Run through the records and, wherever a line holds the word "Income", return that line.

++++++

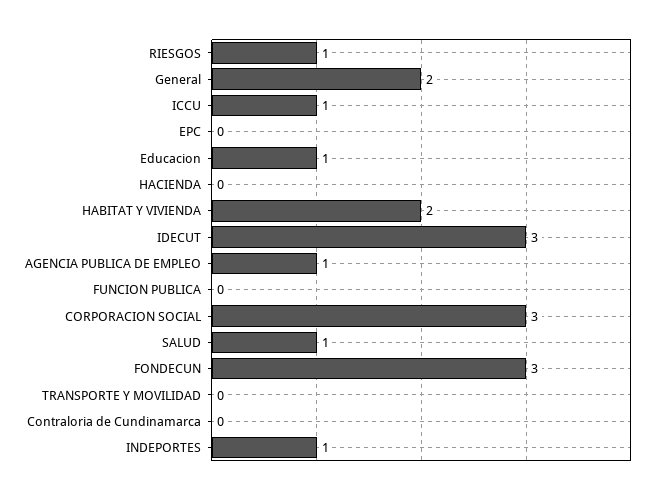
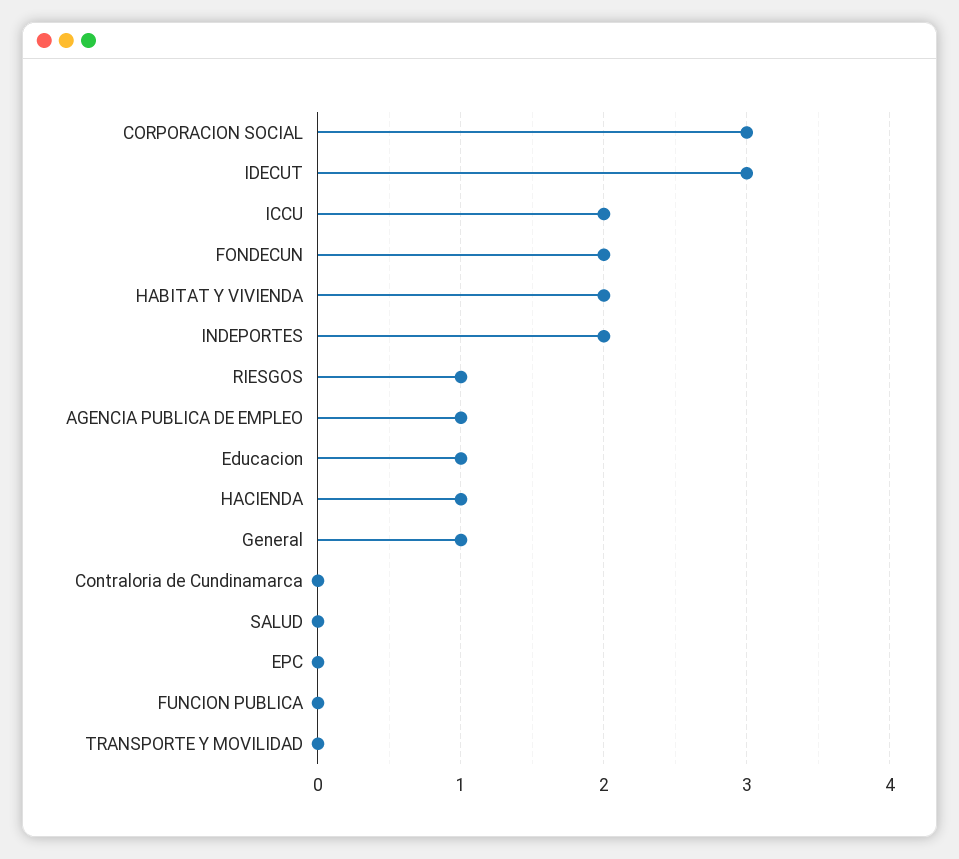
  {
    "RIESGOS": 1,
-   "General": 2,
+   "General": 1,
-   "ICCU": 1,
+   "ICCU": 2,
    "EPC": 0,
    "Educacion": 1,
-   "HACIENDA": 0,
+   "HACIENDA": 1,
    "HABITAT Y VIVIENDA": 2,
    "IDECUT": 3,
    "AGENCIA PUBLICA DE EMPLEO": 1,
    "FUNCION PUBLICA": 0,
    "CORPORACION SOCIAL": 3,
-   "SALUD": 1,
+   "SALUD": 0,
-   "FONDECUN": 3,
+   "FONDECUN": 2,
    "TRANSPORTE Y MOVILIDAD": 0,
    "Contraloria de Cundinamarca": 0,
-   "INDEPORTES": 1
+   "INDEPORTES": 2
  }

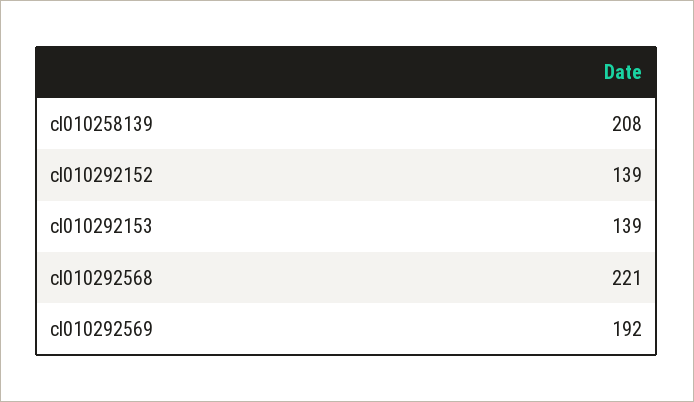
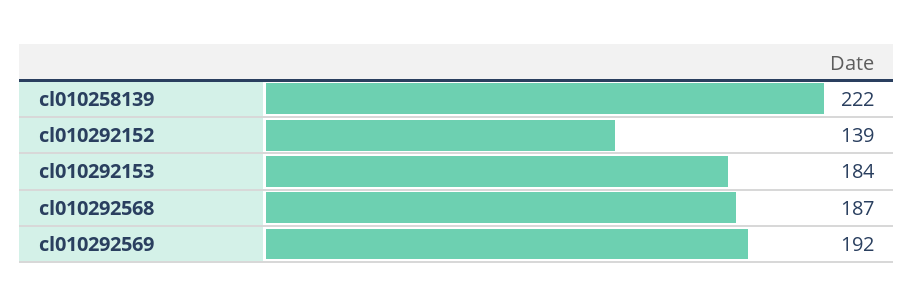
  {
-   "cl010258139": 208,
+   "cl010258139": 222,
    "cl010292152": 139,
-   "cl010292153": 139,
+   "cl010292153": 184,
-   "cl010292568": 221,
+   "cl010292568": 187,
    "cl010292569": 192
  }

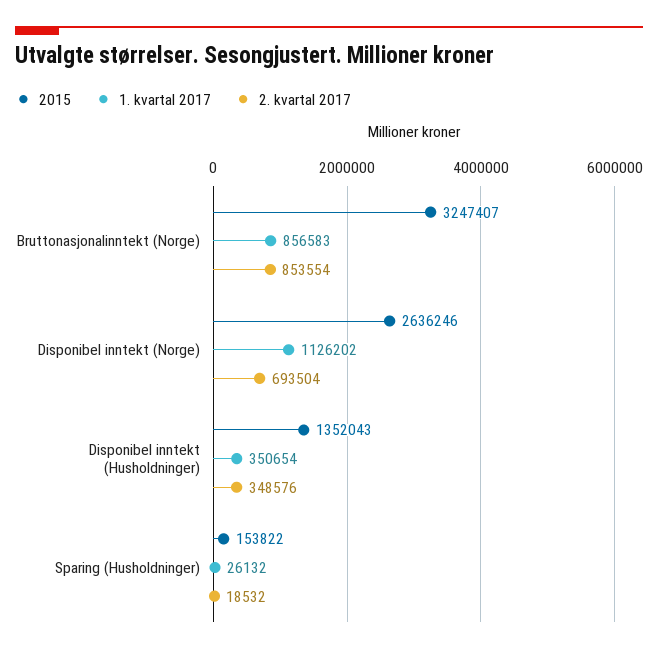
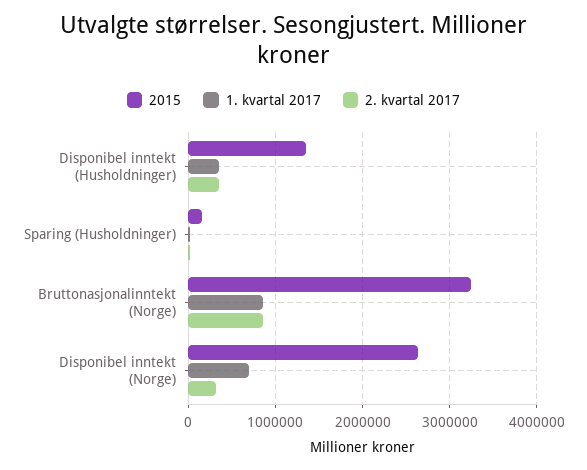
  {
    "2015": {
      "Bruttonasjonalinntekt (Norge)": 3247407,
      "Disponibel inntekt (Norge)": 2636246,
      "Disponibel inntekt (Husholdninger)": 1352043,
      "Sparing (Husholdninger)": 153822
    },
    "1. kvartal 2017": {
      "Bruttonasjonalinntekt (Norge)": 856583,
-     "Disponibel inntekt (Norge)": 1126202,
+     "Disponibel inntekt (Norge)": 700000,
      "Disponibel inntekt (Husholdninger)": 350654,
      "Sparing (Husholdninger)": 26132
    },
    "2. kvartal 2017": {
      "Bruttonasjonalinntekt (Norge)": 853554,
-     "Disponibel inntekt (Norge)": 693504,
+     "Disponibel inntekt (Norge)": 300000,
      "Disponibel inntekt (Husholdninger)": 348576,
      "Sparing (Husholdninger)": 18532
    }
  }

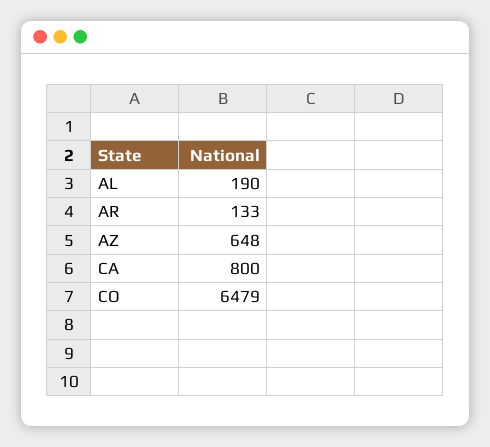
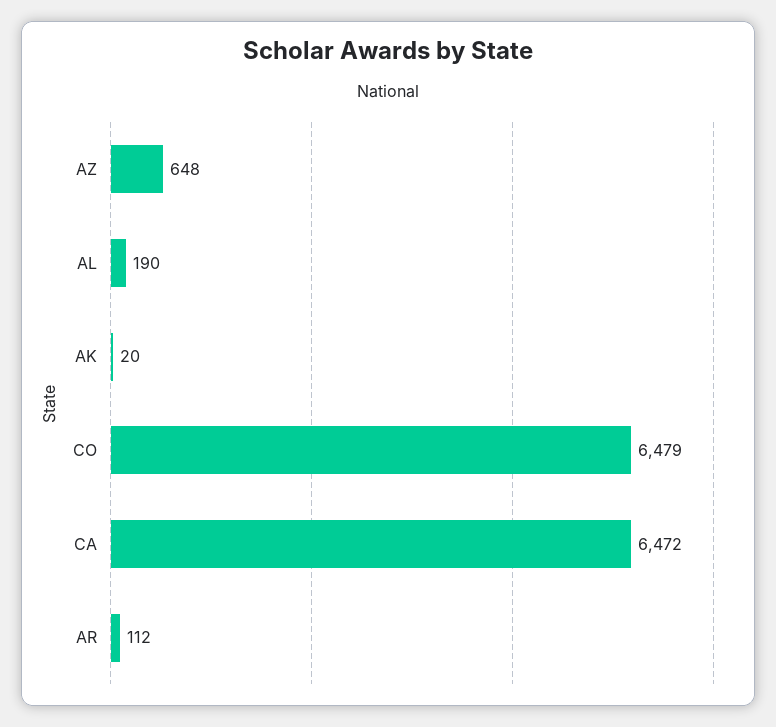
  {
    "AL": 190,
-   "AR": 133,
+   "AR": 112,
    "AZ": 648,
-   "CA": 800,
+   "CA": 6472,
-   "CO": 6479
+   "CO": 6479,
+   "AK": 20
  }

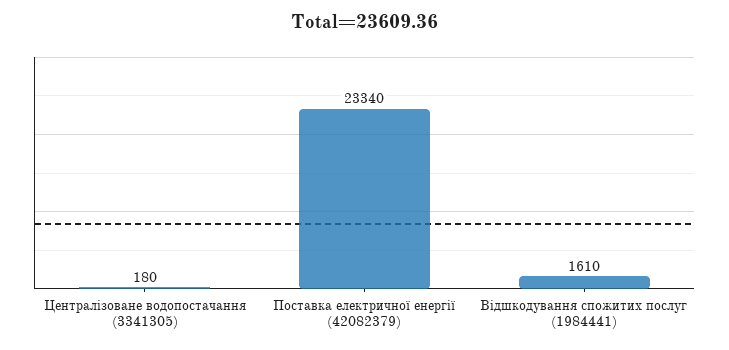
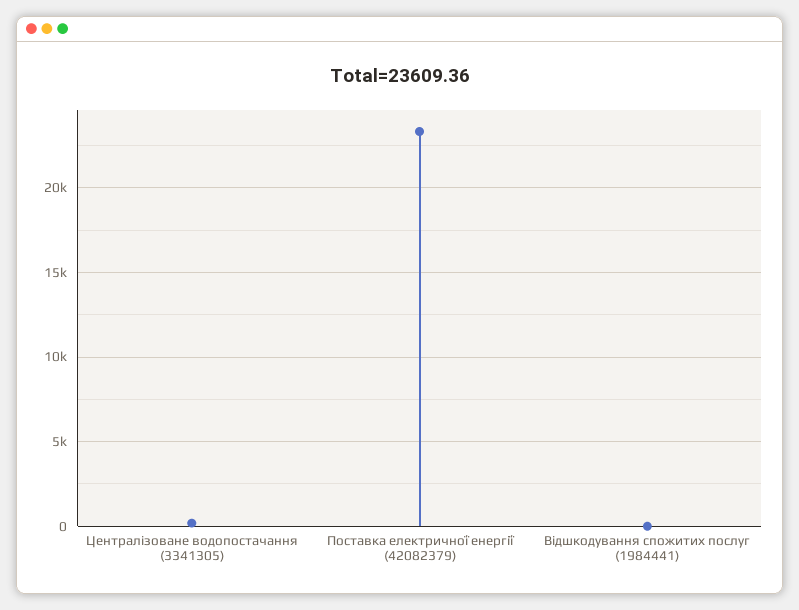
  {
    "Централізоване водопостачання (3341305)": 180,
    "Поставка електричної енергії (42082379)": 23340,
-   "Відшкодування спожитих послуг (1984441)": 1610
+   "Відшкодування спожитих послуг (1984441)": 0
  }

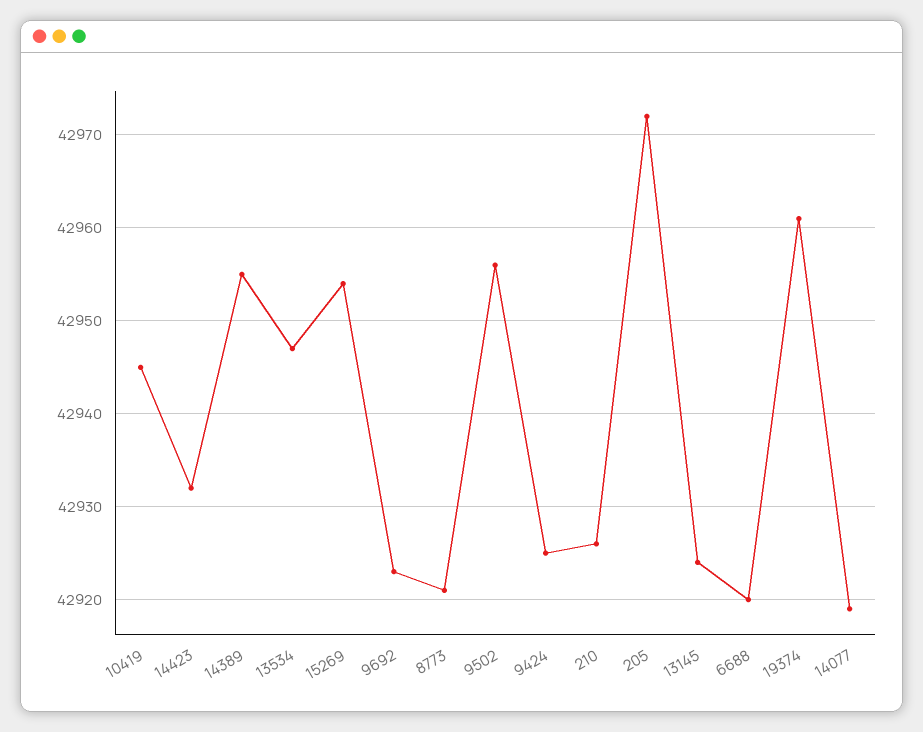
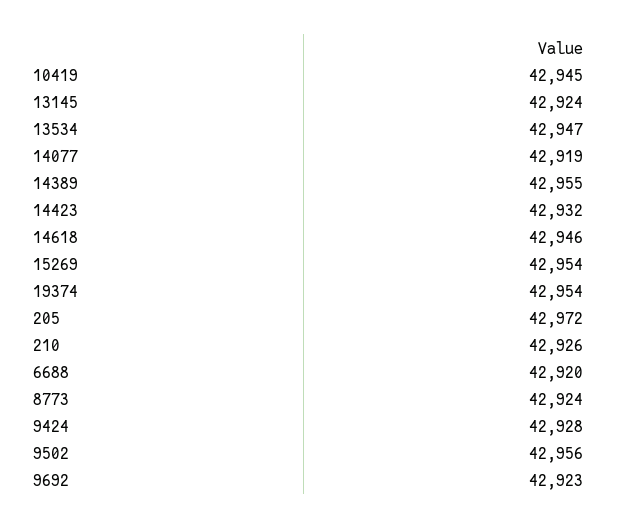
  {
    "10419": 42945,
    "14423": 42932,
    "14389": 42955,
    "13534": 42947,
    "15269": 42954,
    "9692": 42923,
-   "8773": 42921,
+   "8773": 42924,
    "9502": 42956,
-   "9424": 42925,
+   "9424": 42928,
    "210": 42926,
    "205": 42972,
    "13145": 42924,
    "6688": 42920,
-   "19374": 42961,
+   "19374": 42954,
-   "14077": 42919
+   "14077": 42919,
+   "14618": 42946
  }

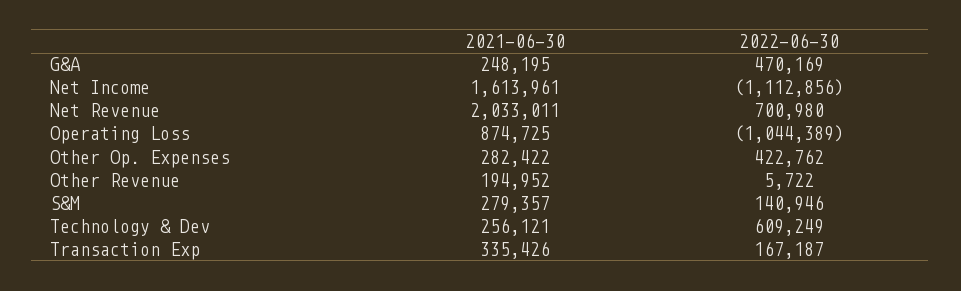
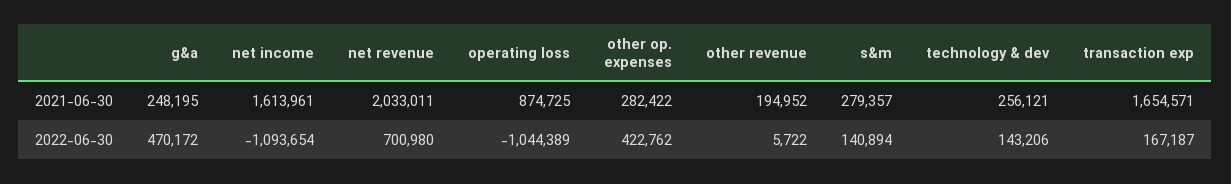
  {
    "2021-06-30": {
      "G&A": 248195,
      "Net Income": 1613961,
      "Net Revenue": 2033011,
      "Operating Loss": 874725,
      "Other Op. Expenses": 282422,
      "Other Revenue": 194952,
      "S&M": 279357,
      "Technology & Dev": 256121,
-     "Transaction Exp": 335426
+     "Transaction Exp": 1654571
    },
    "2022-06-30": {
-     "G&A": 470169,
+     "G&A": 470172,
-     "Net Income": -1112856,
+     "Net Income": -1093654,
      "Net Revenue": 700980,
      "Operating Loss": -1044389,
      "Other Op. Expenses": 422762,
      "Other Revenue": 5722,
-     "S&M": 140946,
+     "S&M": 140894,
-     "Technology & Dev": 609249,
+     "Technology & Dev": 143206,
      "Transaction Exp": 167187
    }
  }

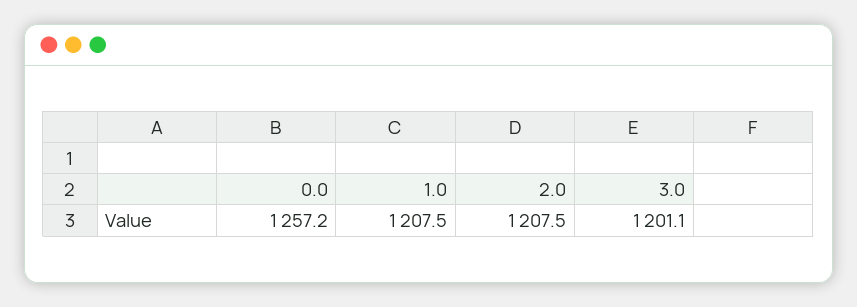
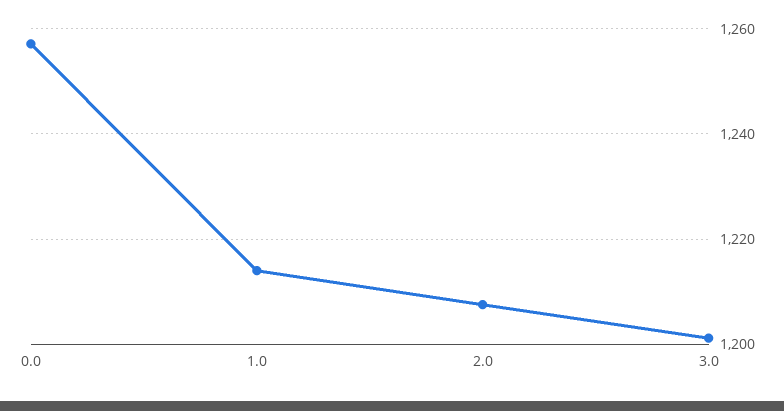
  {
    "0.0": 1257.2,
-   "1.0": 1207.5,
+   "1.0": 1214,
    "2.0": 1207.5,
    "3.0": 1201.1
  }

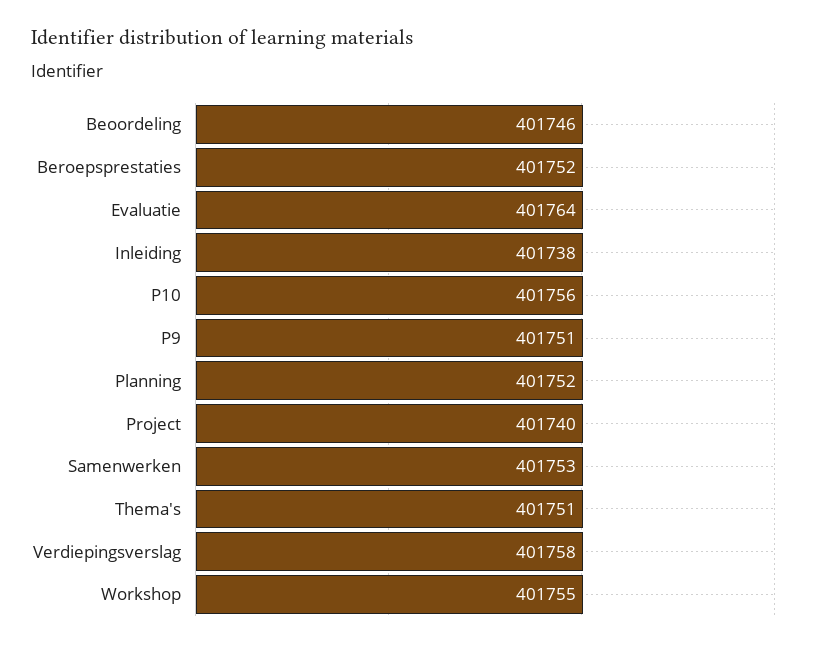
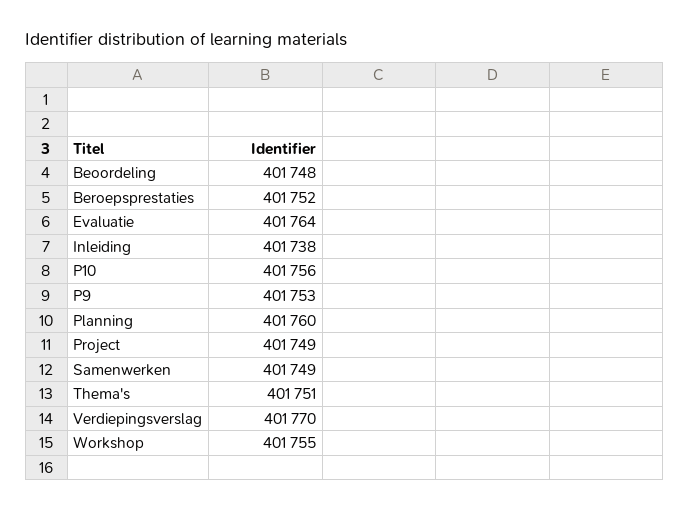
  {
-   "Beoordeling": 401746,
+   "Beoordeling": 401748,
    "Beroepsprestaties": 401752,
    "Evaluatie": 401764,
    "Inleiding": 401738,
    "P10": 401756,
-   "P9": 401751,
+   "P9": 401753,
-   "Planning": 401752,
+   "Planning": 401760,
-   "Project": 401740,
+   "Project": 401749,
-   "Samenwerken": 401753,
+   "Samenwerken": 401749,
    "Thema's": 401751,
-   "Verdiepingsverslag": 401758,
+   "Verdiepingsverslag": 401770,
    "Workshop": 401755
  }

++++++

- **Result of the exercise**:
      "Net Income": 1613961,
-     "Net Income": -1112856,
+     "Net Income": -1093654,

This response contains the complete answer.